→ **Given passage**

Question 11 of my final exam for Design and Analysis of Sample Surveys

11. Here is the result of fitting a logistic regression to Republican vote in the 1972 NES.

Income is on a 1–5 scale. Approximately how much more likely is a person in income category 4 to vote Republican, compared to a person income category 2? Give an approximate estimate, standard error, and 95% interval.

Solution to question 10

From yesterday:

10. Out of a random sample of 100 Americans, zero report having ever held political office. From this information, give a 95% confidence interval for the proportion of Americans who have ever held political office.

Solution: Use the Agresti-Coull interval based on (y+2)/(n+4). Estimate is p.hat=2/104=0.02, se is sqrt(p.hat*(1-p.hat)/104)=0.013, 95% interval is [0.02 +/- 2*0.013] = [0,0.05].

12 thoughts on “Question 11 of my final exam for Design and Analysis of Sample Surveys

  1. Not having studied statistics since long before Agresti-Coull was published I would have chosen to solve this a different way.

→ **Directions**
1. According to the sample-survey exam post, which interval does the solution to question 10 use?
2. Continue the sample-survey exam post from its last sentence.

→ **Data extract**

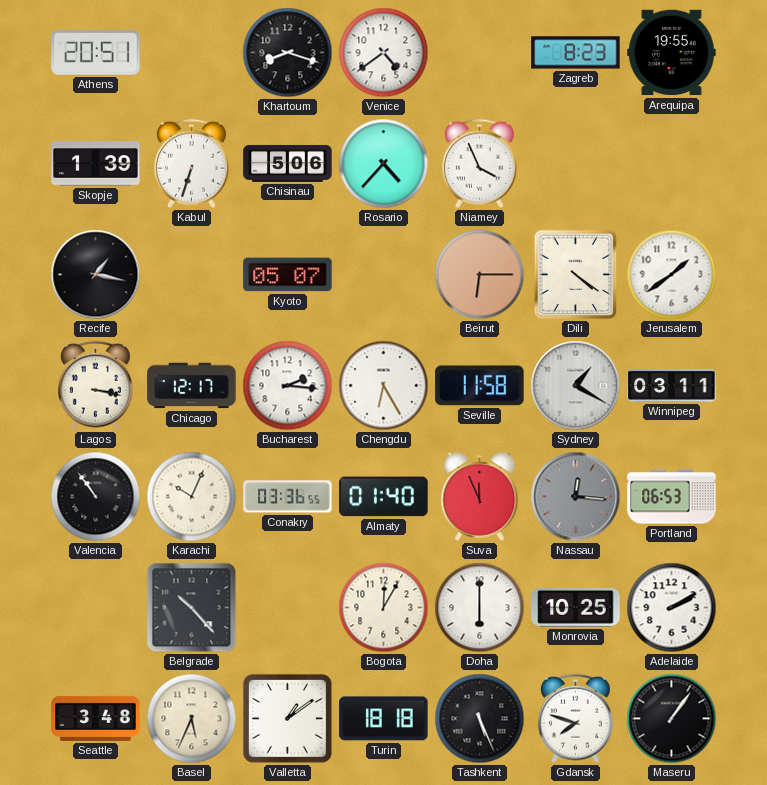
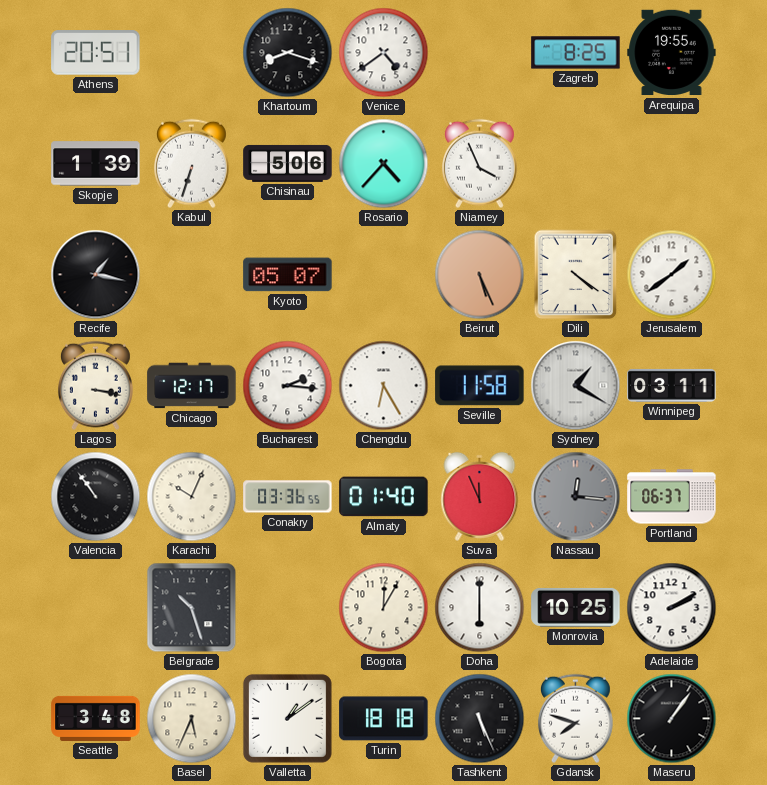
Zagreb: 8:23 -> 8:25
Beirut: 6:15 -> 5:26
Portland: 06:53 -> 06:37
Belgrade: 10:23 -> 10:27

→ **Responses to the exercise**
1. The Agresti-Coull interval, based on (y+2)/(n+4).

2.
    Being Bayesian at the core, I would have calculated a posterior distribution and calculated the interval [0, x] such that it had a 95% cume. prob.

    Doing so with a uniform prior (with 100 trials the prior doesn’t matter much), the cume is cdf(s) = 1 + (s – 1)^101 over the range [0, 1].

    Solving for cdf(s) = 0.95, gives, s = 0.0292252.

    So, did I make a mistake somewhere or is the Agresti-Coull shortcut imprecise in this case? (0.029 vs. 0.05)?

    Chuck
    PS. I got
    d(p) = 101*(1 – p)^100
    p in the range [0, 1] for the posterior distribution of p.

    • Chuck:

      I’m not sure. One way to look at is that Agresti-Coull is based on a Beta(2,2) prior rather than a flat Beta(1,1). Another take on it is that Agresti-Coull is supposed to have good frequency properties for the 95% interval, whereas the interval based on (y+1)/(n+2) doesn’t have such good coverage conditional on the true p.

      • Why the obsession with coverage properties? Once you admit that a 95 percent confidence interval doesn’t have exactly 95 percent coverage in any finite case, aren’t you freed up to use results like Chuck’s (which I admit I’ve used before, so I’m looking for a little Bayesian imprimatur.) Particularly since your interval, unlike Chuck’s doesn’t include 0. While I grant in the particular problem you have, zero is impossible (although it’s always possible that all political offices up to now have been held by zombies) there are lots of times when zero in teh population in question might actually be the true fraction. Agresti-Coull will never put in the confidence interval the result best supported by the data!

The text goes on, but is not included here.